* _阅读短文_
有些人希望我们相信,美国人在繁荣昌盛中感到心满意足──把这称为他们对自己在新的世界中的作用内心深处的忧虑外表涂上的一层釉彩岂不更好? 如果说这种忧虑造成对人类事务更不关心的冷漠态度,难道它不也会引起对以下信念的渴求:现状有可替代的东西,人们能够采取行动以改变学校、工厂、官僚体制和政府的状况。这种渴求既是变革的导火线又是变革的动力,我们正是向人们的这种渴求发出呼吁。为现状寻求真正民主的替代物,承担对它们进行社会实验的义务,是有价值、能充分发挥才能的人类事业,这项事业今天推动我们前进,我们也希望它推动别人前进。正是在此基础上我们提出这份关于我们的信念和分析的文件,作为二十世纪后期理解和改变人类状况的一种努力,它植根于这样一个古老的、至今尚未实现的设想──人获得左右自己生活环境的力量。

原版:

We are people of this generation, bred in at least modest comfort, housed now in universities, looking uncomfortably to the world we inherit.

When we were kids the United States was the wealthiest and strongest country in the world; the only one with the atom bomb, the least scarred by modern war, an initiator of the United Nations that we thought would distribute Western influence throughout the world. Freedom and equality for each individual, government of, by, and for the people─ these American values we found good, principles by which we could live as men. Many of us began maturing in complacency.

* _数据部分_
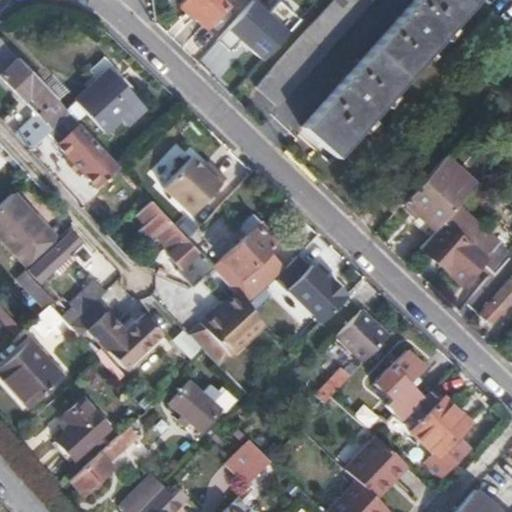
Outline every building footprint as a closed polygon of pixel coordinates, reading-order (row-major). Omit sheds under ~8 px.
[(185,0),(210,23),(226,6),(220,0),(185,0)] [(279,0),(268,13),(253,0),(251,0),(217,38),(230,50),(241,38),(264,59),(300,18),(279,0)] [(369,0),(333,0),(257,86),(278,104),(322,53),(369,0)] [(475,0),(414,0),(378,41),(301,127),(336,157),(365,125),(419,64),(475,0)] [(14,52),(0,38),(0,61),(2,64),(14,52)] [(19,141),(27,150),(69,112),(54,96),(52,98),(14,58),(0,70),(0,74),(47,124),(42,129),(37,124),(19,141)] [(110,70),(77,100),(104,130),(137,101),(110,70)] [(118,165),(79,123),(57,143),(96,185),(118,165)] [(154,180),(182,208),(216,172),(204,160),(199,165),(194,161),(183,150),(154,180)] [(407,196),(406,197),(439,227),(457,206),(477,181),(446,152),(407,196)] [(199,155),(194,161),(199,165),(204,160),(199,155)] [(392,183),(378,197),(389,208),(403,193),(392,183)] [(10,193),(0,201),(0,241),(25,269),(55,242),(10,193)] [(194,248),(149,201),(137,213),(146,223),(138,231),(147,242),(156,235),(170,251),(166,254),(179,268),(177,271),(191,286),(205,274),(211,280),(218,273),(212,267),(194,248)] [(439,227),(420,247),(461,284),(481,263),(492,273),(504,259),(479,234),(483,230),(457,206),(439,227)] [(247,235),(261,222),(253,214),(240,227),(247,235)] [(247,235),(221,259),(240,280),(255,294),(283,266),(269,251),(279,241),(261,222),(247,235)] [(70,232),(29,270),(38,282),(70,253),(80,263),(90,254),(70,232)] [(296,258),(275,278),(319,323),(326,316),(343,298),(341,296),(343,294),(328,279),(326,281),(310,265),(307,268),(296,258)] [(256,296),(255,294),(240,280),(221,259),(212,267),(218,273),(238,296),(247,305),(256,296)] [(23,270),(13,279),(38,306),(48,297),(23,270)] [(511,278),(510,277),(481,311),(493,324),(511,302),(511,278)] [(72,308),(61,318),(68,326),(106,291),(95,279),(69,304),(72,308)] [(247,305),(238,296),(225,308),(220,313),(216,309),(199,323),(230,357),(265,325),(247,305)] [(48,304),(28,323),(40,336),(61,318),(48,304)] [(220,313),(225,308),(222,304),(216,309),(220,313)] [(0,319),(8,328),(14,323),(0,307),(0,319)] [(105,310),(86,328),(124,368),(161,331),(144,313),(125,331),(105,310)] [(362,362),(387,336),(361,312),(335,337),(362,362)] [(28,344),(0,369),(0,374),(26,405),(57,377),(28,344)] [(384,406),(391,414),(399,421),(423,398),(407,383),(422,368),(406,353),(373,385),(389,401),(384,406)] [(316,395),(324,404),(331,397),(349,376),(342,369),(316,395)] [(188,383),(169,404),(198,431),(217,409),(188,383)] [(440,400),(431,392),(412,413),(420,420),(440,400)] [(360,398),(347,412),(368,432),(381,418),(360,398)] [(420,420),(412,429),(409,432),(432,453),(421,464),(435,476),(439,476),(466,449),(455,439),(470,423),(442,398),(440,400),(420,420)] [(68,426),(55,439),(72,459),(106,428),(79,399),(60,417),(68,426)] [(368,432),(373,436),(386,423),(381,418),(368,432)] [(128,426),(69,480),(82,494),(111,468),(107,462),(136,435),(128,426)] [(343,467),(356,480),(373,495),(402,463),(373,436),(343,467)] [(262,455),(248,441),(225,465),(248,486),(270,461),(262,455)] [(262,455),(270,461),(280,451),(273,445),(262,455)] [(426,508),(436,490),(402,472),(392,490),(426,508)] [(118,509),(121,511),(138,511),(139,511),(163,487),(151,475),(118,509)] [(327,511),(383,511),(387,508),(373,495),(356,480),(327,511)] [(498,511),(474,490),(454,511),(498,511)]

* _任务目标_
**a)** 请根据短文回答下列问题:
(i) 中文部分把为现状寻求真正民主的替代物、承担对它们进行社会实验的义务称为怎样的事业?
(ii) 中文部分说这份文件植根于一个什么样的古老设想?
(iii) 英文原版中,"we" 小时候的美国是世界上唯一拥有什么的国家?
**b)** 请从最后一句之后开始,用英文续写这篇关于美国青年一代的宣言。

* _参考答案_
**a)**
(i) 有价值、能充分发挥才能的人类事业。
(ii) 人获得左右自己生活环境的力量。
(iii) 原子弹(the atom bomb)。

**b)**
As we grew, however, our comfort was penetrated by events too troubling to dismiss. First, the permeating and victimizing fact of human degradation, symbolized by the Southern struggle against racial bigotry, compelled most of us from silence to activism. Second, the enclosing fact of the Cold War, symbolized by the presence of the Bomb, brought awareness that we ourselves, and our friends, and millions of abstract "others" we knew more directly because of our common peril, might die at any time. We might deliberately ignore, or avoid, or fail to feel all other human problems, but not these two, for these were too immediate and crushing in their impact, too challenging in the demand that we as individuals take the responsibility for encounter and resolution.

While these and other problems either directly oppressed us or rankled our consciences and became our own subjective concern, we began to see complicated and disturbing paradoxes in our surrounding America. The declaration "all men are created equal..." rang hollow before the facts of Negro life in the South and the big cities of the North. The proclaimed peaceful intentions of the United States contradicted its economic and military investments in the Cold War status quo.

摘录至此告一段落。